L’art ce fleuve inversé

L’art ce fleuve inversé

Au commencement, il y avait le verbe pictural. Il s’exprima sur les parois des grottes puis dans la lumière des premières civilisations avant que les puissants ne l’accaparent ne l’enserrent dans des règles, des lois, des contraintes. Antique, médiéval, renaissant, classique, académique, ce delta multiple gonflerait à rebours un fleuve d’abondance.

Le flot artistique du XIXème et ses « indépendants » porteraient des évidences autant que des audaces. Elles enfanteraient à leur tour d’autres partances picturales conduisant toutes, in fine, à une même source prolixe, l’artiste. Ainsi en ira-t-il de Monet pour l’abstraction ou de Van Gogh pour le fauvisme.

Monet bien sûr

Allant quérir au cœur des paysages les thèmes qui le fondent, Claude Monet répète ses gammes inlassablement en atelier.
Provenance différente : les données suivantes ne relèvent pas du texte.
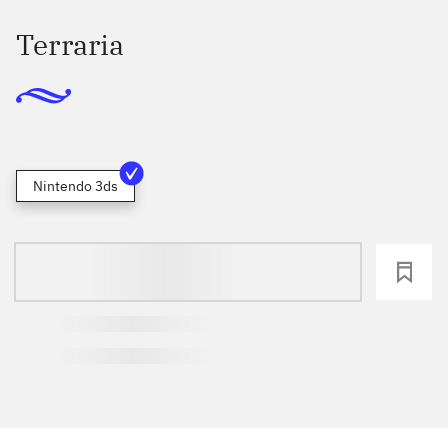
Terraria
Nintendo 3ds
loading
Le dessin l’avait attiré et au fil du temps, paradoxe têtu, c’est la ligne qu’il estompe, gomme, esquive. La couleur s’installe en évidence et d’elle naît la forme. « Qu’y a-t-il à dire de moi ? S’interrogera-t-il, Que peut-il y avoir à dire, je vous le demande, d’un homme que rien au monde n’intéresse que sa peinture et aussi son jardin et ses fleurs ? ». De Londres, aux Pays-Bas en passant par son jardin de Giverny, Monet s’entête à faire vivre le geste spontané point de départ d’une œuvre d’art. La lumière s’impose comme le personnage principal de ses compositions. Foin des écoles pour Monet. « J’ai toujours eu horreur des théories, assure-t-il, je n’ai que le mérite d’avoir peint directement, devant la nature, en cherchant à rendre mes impressions devant les effets les plus fugitifs, et je reste désolé d’avoir été la cause du nom donné à un groupe dont la plupart n’avaient rien d’impressionnistes ! » L’artiste en réfutant son influence ignorait encore qu’il en aurait une autre au mitan du XXème siècle. Les expressionnistes abstraits en feraient un guide jusqu’à choisir son jardin de Giverny comme lieu de pèlerinage obligé. Le fleuve impressionniste à contre-courant aurait ses affluents.

Van Gogh encore

La couleur est un cri. Edvard Munch (« Le cri ») ne démentirait pas l’affirmation lui qui le figeait dès 1893 sur la toile. Cet éclaboussement de la couleur Munch le partage avec celui qui l’a précédé Vincent Van Gogh. D’autres encore peuvent revendiquer ce geste au premier rang desquels les « fauves ». Maurice de Vlamink ose le scandale. « Je faisais éclater les tubes de couleurs les tubes sur ma toile et n’employais que les vermillons, les chromes, les verts et les bleus de Prusse pour hurler ce que je voulais dire ». Le cri encore comme Van Gogh parlant du jaune cette « clarté suprême de l’amour ». Une couleur qui « hurle » dira-t-il avant de rejoindre Arles et sa débauche de lumière. De Vlaminck qui ne se remettra jamais du choc esthétique qu’il ressent devant la « nuit étoilée ». Libertaire revendiqué il s’émeut de cet « instinct » qui le pousse comme Van Gogh à planter, sur le crâne incliné des intellectuels de l’art, le drapeau polychrome d’une peinture sans limite.